### TASK BRIEF:
Your reply must be one number: the count of lines in the data below that contain "linejoin".

### Saved data entries:

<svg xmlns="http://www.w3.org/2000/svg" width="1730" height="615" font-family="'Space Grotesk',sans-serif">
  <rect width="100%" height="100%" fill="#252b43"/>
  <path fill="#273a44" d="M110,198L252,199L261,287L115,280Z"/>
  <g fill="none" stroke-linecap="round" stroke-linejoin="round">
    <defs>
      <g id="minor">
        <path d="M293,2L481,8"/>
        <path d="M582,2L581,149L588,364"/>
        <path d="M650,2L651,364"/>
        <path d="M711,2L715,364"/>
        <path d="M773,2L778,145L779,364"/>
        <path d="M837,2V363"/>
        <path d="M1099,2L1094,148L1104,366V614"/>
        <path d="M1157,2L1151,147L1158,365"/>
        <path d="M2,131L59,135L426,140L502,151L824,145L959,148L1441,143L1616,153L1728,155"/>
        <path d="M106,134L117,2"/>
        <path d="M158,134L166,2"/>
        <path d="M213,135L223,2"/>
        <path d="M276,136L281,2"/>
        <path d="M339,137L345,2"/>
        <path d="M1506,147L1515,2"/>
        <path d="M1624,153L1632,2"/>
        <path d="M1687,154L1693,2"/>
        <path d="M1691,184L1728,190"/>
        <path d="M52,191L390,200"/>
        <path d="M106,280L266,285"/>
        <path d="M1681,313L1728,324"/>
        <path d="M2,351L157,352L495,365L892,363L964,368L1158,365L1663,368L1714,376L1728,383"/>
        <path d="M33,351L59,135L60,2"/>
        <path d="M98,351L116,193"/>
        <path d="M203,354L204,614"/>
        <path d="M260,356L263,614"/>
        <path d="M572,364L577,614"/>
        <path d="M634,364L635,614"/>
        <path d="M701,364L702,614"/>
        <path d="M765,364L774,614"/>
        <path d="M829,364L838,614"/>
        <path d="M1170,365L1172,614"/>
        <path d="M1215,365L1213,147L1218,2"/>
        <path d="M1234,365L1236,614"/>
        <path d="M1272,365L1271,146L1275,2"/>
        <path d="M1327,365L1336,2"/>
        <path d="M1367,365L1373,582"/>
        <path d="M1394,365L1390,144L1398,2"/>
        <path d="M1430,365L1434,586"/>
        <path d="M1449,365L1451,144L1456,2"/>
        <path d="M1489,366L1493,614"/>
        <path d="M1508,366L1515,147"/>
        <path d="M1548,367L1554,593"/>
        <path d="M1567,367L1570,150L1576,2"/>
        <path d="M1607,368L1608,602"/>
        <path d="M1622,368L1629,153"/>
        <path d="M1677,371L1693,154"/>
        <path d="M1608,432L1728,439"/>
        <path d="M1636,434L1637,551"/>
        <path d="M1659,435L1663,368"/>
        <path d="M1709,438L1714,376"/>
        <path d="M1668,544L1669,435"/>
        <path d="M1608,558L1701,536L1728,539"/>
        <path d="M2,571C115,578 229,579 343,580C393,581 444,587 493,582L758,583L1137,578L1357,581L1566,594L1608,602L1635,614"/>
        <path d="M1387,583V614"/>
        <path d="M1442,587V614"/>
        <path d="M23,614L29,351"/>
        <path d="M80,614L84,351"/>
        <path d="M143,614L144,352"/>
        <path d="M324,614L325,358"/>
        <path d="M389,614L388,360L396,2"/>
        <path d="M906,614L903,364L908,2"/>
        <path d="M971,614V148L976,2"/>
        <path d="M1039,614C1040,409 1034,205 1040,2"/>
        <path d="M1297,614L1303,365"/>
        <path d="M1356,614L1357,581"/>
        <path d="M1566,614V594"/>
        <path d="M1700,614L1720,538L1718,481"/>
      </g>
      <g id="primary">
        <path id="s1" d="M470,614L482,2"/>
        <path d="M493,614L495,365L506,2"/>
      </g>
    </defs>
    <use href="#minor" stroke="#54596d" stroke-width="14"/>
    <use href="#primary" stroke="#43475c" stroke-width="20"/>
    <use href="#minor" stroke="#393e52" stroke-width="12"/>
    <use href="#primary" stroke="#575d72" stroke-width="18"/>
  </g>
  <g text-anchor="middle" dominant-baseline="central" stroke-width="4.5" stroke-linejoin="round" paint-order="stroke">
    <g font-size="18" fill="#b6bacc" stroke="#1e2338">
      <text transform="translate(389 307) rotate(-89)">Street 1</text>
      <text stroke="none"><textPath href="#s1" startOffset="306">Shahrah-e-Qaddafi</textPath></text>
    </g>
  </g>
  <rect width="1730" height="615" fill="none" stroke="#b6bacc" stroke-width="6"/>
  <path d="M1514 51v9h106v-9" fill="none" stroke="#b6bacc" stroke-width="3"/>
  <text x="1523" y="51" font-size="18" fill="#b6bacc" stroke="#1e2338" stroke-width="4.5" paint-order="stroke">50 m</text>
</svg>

### TASK RESPONSE:
2